In fact, it's been six decades since Attenborough - back then a fresh-faced Cambridge graduate with a degree in natural sciences - entered the fledgling world of wildlife programming as a young producer on a documentary about the coelacanth, the so-called living fossil, dredged from the depths of the Indian Ocean. Fifty-eight years later - and jokes about "living fossils" aside - Attenborough, now 83, is back with Life. The grainy black and white flickering footage of TV's early days has been supplanted by wide-screen high-definition colour, but the audience sell is exactly the same, the wonders of the natural world captured in a way that only the most intrepid and persistent explorer could hope to witness.

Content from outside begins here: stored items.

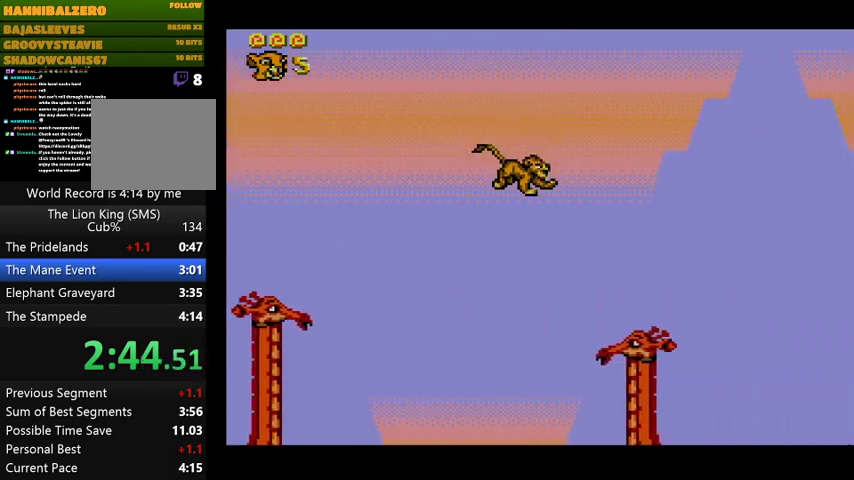
{"buttons": ["CROSS", "DPAD_RIGHT"], "events": [[267, "DPAD_RIGHT", "up"], [333, "DPAD_RIGHT", "down"], [400, "CROSS", "down"]]}
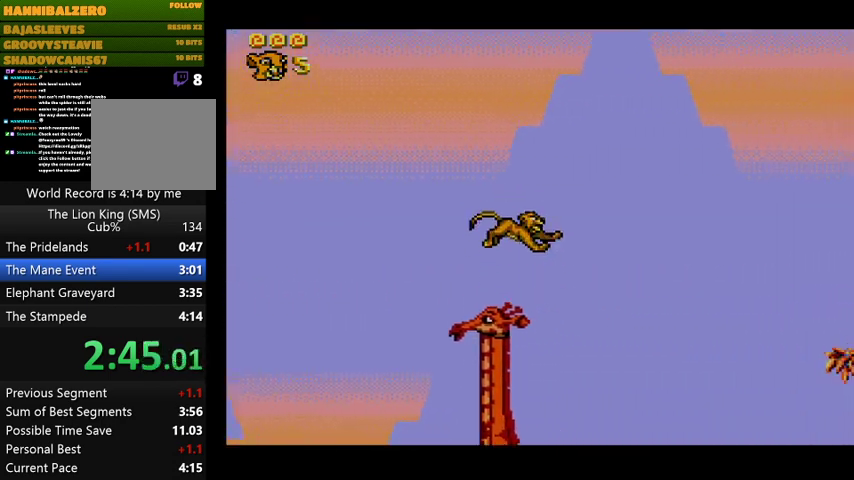
{"buttons": ["CROSS", "DPAD_RIGHT"], "events": []}
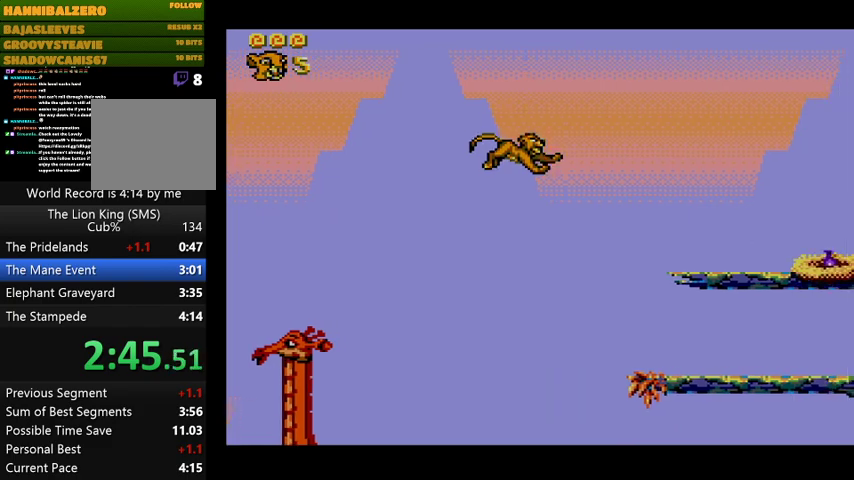
{"buttons": [], "events": [[133, "CROSS", "up"], [333, "DPAD_RIGHT", "up"]]}
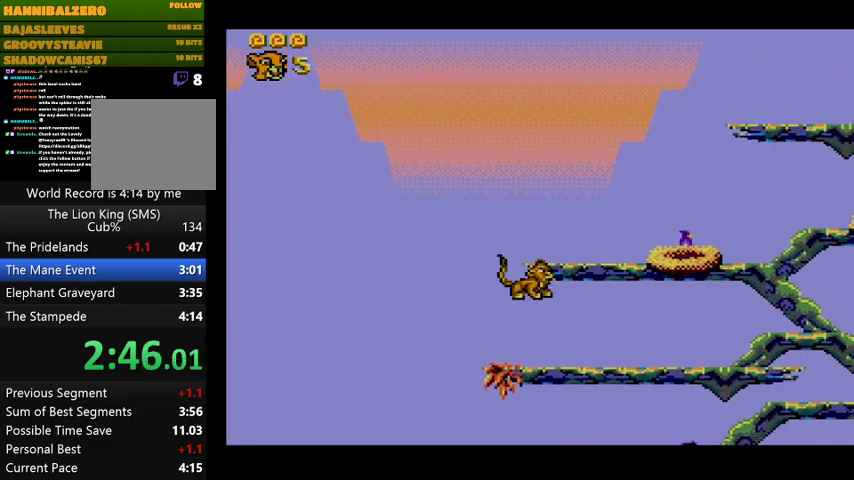
{"buttons": ["CIRCLE"], "events": [[33, "DPAD_RIGHT", "down"], [200, "DPAD_RIGHT", "up"], [367, "DPAD_RIGHT", "down"], [433, "CIRCLE", "down"], [467, "DPAD_RIGHT", "up"]]}
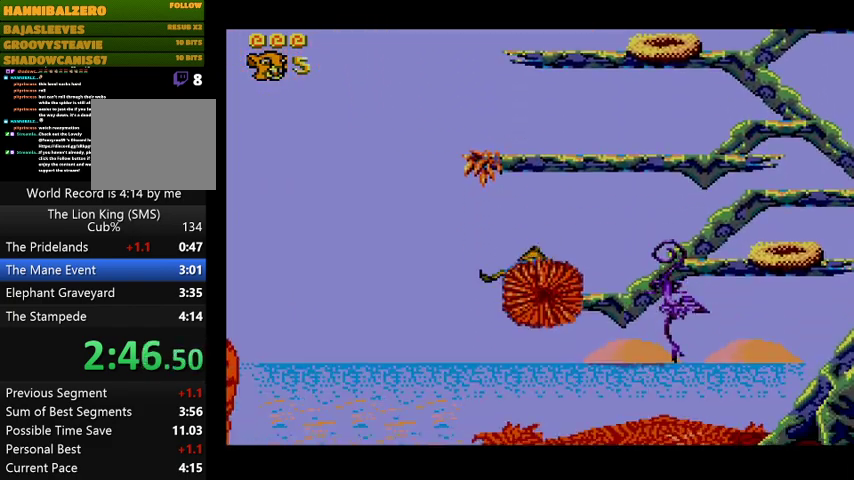
{"buttons": ["DPAD_RIGHT"], "events": [[33, "CIRCLE", "up"], [100, "CIRCLE", "down"], [200, "CIRCLE", "up"], [400, "DPAD_RIGHT", "down"]]}
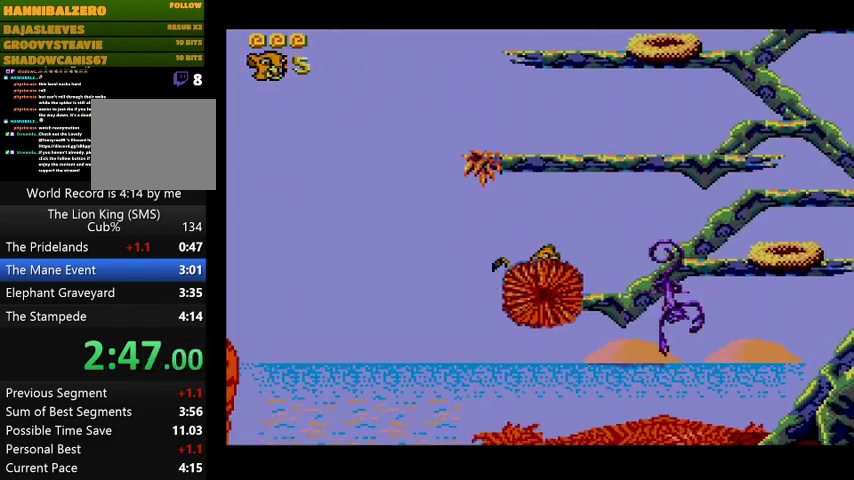
{"buttons": ["DPAD_RIGHT"], "events": []}
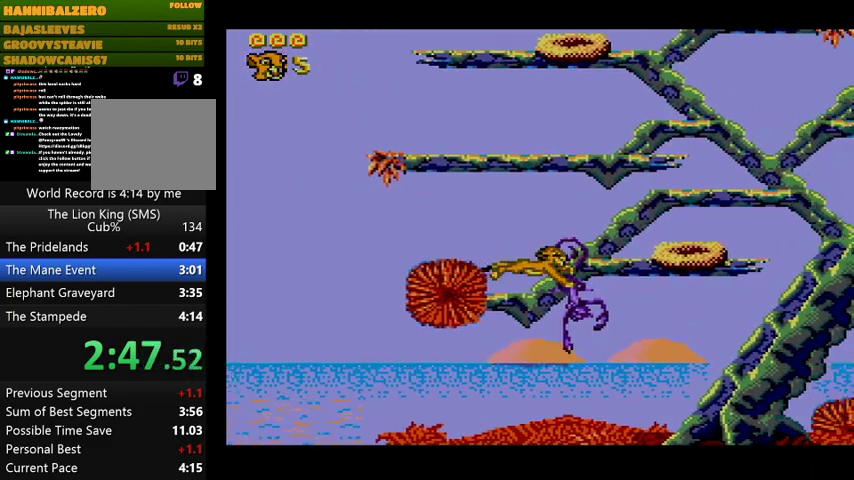
{"buttons": [], "events": [[200, "DPAD_RIGHT", "up"]]}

Previous series have included The Blue Planet and Planet Earth, the latter described as "the most expensive documentary ever made". Life is billed as the "endless struggle to survive", but, as with all Attenborough documentaries, its viewers aren't really studying the the tag line. They are too busy gazing, slack-jawed, at the wildlife in their living room. The Venezuelan pebble toad features in the second episode of Life, which is devoted to reptiles and amphibians. Oreophrynella niger lives on a remote tabletop plateau in the Guinea highlands and took a week just to track down.
In the same episode, a thuggish gang of Komodo dragons stalk a water buffalo they have already poisoned with a venomous bite. When it finally collapses, they tear the still-living animal to pieces. The whole process takes three weeks. Wildlife footage of this quality requires both infinite patience and a substantial budget. Life is said to have cost £10 million (Dh58.3m), but the number of man hours involved must have run close. For the plants segment, six months of seasonal change in a Devon wood was condensed into little more than a minute of screen time.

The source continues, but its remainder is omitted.